DINO MIRANDA É A OUTRA FACE DA EXPRESSÃO PEJORATIVA – MÚSICA JOVEM MOÇAMBICANA.

                                                                                        III                                                    
“BA’s²=Merda”: as formulações do amor à pátria

Já das “Demonstração da função de tipo BA’s²=Merda”, o exercício de amar é mais complexo:

1º passo (p’ra frente)
Cápsulas felizes são as tampas que deixam
escorrer espumantes as funcionais dependências
entre o “ we are the world” e os inadiáveis preitos
às índicas lágrimas tuas que da Beira regam
de esperança amor, o enlutado carvão de Moatize.
Do bananal da Gorongosa (de banana-macaco)
chegam-nos leads segundo os quais
faustas bazookas perfuram Gogogo
mórbidas ondas irradiadas por míopes múmias
com óculos de paradeiro incerto
vigiam em desolo o quadrante da derrota
isto quer dizer por indução algébrica que:
MABANDIDO – MABANDIDO = + 2M elevado a
triliões.

A partir deste “1º Passo (P´ra frente)” que é até onde iremos, um poema onde a convergência dos neologismos  já constituídos pelas próprias línguas nacionais tal é o caso da palavra “MABANDIDO”, junção do prefixo MA (típico das línguas xi-Ronga e xi-Chagana no intento de dizer OS) e a palavra em língua Portuguesa BANDIDO. É, portanto, a lírica, acompanhada ao espírito reacionário que se associa o autor perante o cenário conflituoso que vive na sua sociedade. Um poema que, a prior, formula um diálogo entre o poeta, a poesia e o leitor que pode ser o mais pacato cidadão.
O amor nessa “formulação” quase que com um discurso simplista, porém complexo para as linhas do tempo e o fio da criação, interpretação e transmissão da mensagem, leva-nos a compreender a genuinidade do texto apresentado (é moçambicano) e a conclusão do afecto entre o autor e o local onde se encontra. Até porque em mais ambientação, nota-se o assumir do problema apresentado no poema como o problema em que o autor também faz parte. Os amores são assim, cúmplices, redundantes (gozam da propriedade comutativa), junção matemática do “Eu+Tu=100%” e vice-vers(o)a.

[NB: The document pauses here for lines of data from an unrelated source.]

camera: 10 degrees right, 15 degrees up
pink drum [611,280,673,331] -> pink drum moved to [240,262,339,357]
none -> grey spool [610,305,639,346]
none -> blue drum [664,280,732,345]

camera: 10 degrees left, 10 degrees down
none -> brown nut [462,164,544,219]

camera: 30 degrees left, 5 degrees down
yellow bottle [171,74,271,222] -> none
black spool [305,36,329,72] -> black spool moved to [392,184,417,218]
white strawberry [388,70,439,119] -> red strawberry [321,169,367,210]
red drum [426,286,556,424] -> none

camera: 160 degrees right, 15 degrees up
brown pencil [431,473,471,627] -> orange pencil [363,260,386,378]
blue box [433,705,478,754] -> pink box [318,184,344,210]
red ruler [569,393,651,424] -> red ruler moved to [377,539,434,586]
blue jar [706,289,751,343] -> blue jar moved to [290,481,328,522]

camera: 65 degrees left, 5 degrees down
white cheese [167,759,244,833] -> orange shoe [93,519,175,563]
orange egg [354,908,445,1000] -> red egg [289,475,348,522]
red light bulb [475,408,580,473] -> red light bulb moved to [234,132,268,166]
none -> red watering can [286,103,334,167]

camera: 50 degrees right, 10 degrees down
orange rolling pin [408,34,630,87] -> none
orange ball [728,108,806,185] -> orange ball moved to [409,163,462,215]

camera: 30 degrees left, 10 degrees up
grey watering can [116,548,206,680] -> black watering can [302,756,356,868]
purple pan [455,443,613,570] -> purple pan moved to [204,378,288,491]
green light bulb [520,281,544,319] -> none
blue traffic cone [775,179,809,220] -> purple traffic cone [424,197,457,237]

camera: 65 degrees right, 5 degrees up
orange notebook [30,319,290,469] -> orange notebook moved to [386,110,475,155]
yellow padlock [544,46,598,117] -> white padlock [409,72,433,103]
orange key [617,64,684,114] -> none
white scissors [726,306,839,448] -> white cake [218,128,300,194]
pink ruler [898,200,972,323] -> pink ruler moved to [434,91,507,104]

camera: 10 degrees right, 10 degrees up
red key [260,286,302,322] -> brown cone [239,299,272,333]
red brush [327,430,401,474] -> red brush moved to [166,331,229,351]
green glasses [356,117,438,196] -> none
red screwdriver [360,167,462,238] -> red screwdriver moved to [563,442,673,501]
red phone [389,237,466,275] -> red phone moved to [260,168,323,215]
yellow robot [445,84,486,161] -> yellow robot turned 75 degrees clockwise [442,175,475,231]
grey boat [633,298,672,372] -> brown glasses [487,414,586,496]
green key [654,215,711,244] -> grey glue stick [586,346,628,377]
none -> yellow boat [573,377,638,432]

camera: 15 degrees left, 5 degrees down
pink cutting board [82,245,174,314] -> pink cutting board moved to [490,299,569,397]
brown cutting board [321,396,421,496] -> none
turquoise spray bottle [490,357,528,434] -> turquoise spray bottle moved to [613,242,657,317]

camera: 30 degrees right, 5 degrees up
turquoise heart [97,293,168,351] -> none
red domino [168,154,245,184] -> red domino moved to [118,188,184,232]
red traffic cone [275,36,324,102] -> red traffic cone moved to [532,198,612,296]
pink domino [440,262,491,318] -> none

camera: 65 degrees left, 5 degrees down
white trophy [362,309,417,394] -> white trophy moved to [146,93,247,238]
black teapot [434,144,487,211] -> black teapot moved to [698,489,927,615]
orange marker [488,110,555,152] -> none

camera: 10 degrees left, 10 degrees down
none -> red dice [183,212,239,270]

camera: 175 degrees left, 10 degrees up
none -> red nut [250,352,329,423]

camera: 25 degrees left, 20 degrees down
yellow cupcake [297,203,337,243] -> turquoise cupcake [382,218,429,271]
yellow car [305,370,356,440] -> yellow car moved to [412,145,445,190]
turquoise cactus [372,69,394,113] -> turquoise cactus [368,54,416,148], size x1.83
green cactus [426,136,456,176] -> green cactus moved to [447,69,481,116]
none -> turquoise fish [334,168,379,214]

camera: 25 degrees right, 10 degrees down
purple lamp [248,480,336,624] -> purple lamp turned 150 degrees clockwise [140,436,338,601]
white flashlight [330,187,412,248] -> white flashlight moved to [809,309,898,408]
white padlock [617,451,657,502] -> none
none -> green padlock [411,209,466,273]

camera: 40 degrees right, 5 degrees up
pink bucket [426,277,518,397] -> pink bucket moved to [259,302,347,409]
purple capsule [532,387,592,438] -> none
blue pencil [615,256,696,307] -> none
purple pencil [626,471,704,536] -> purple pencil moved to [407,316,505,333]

Dito isso, resta concluir que tanto em Dino Miranda que canta o amor a mulher, bem como em Filimone Meigos que faz a sua poesia por amor ao país, os processos foram feitos para encontrar-se uma única razão dessa entoação que é mais do que cantar um amor, é cantar as fórmulas desse amor e entender que a indivisibilidade é o resultado certo “a pesar dos pesares” como o povo diz.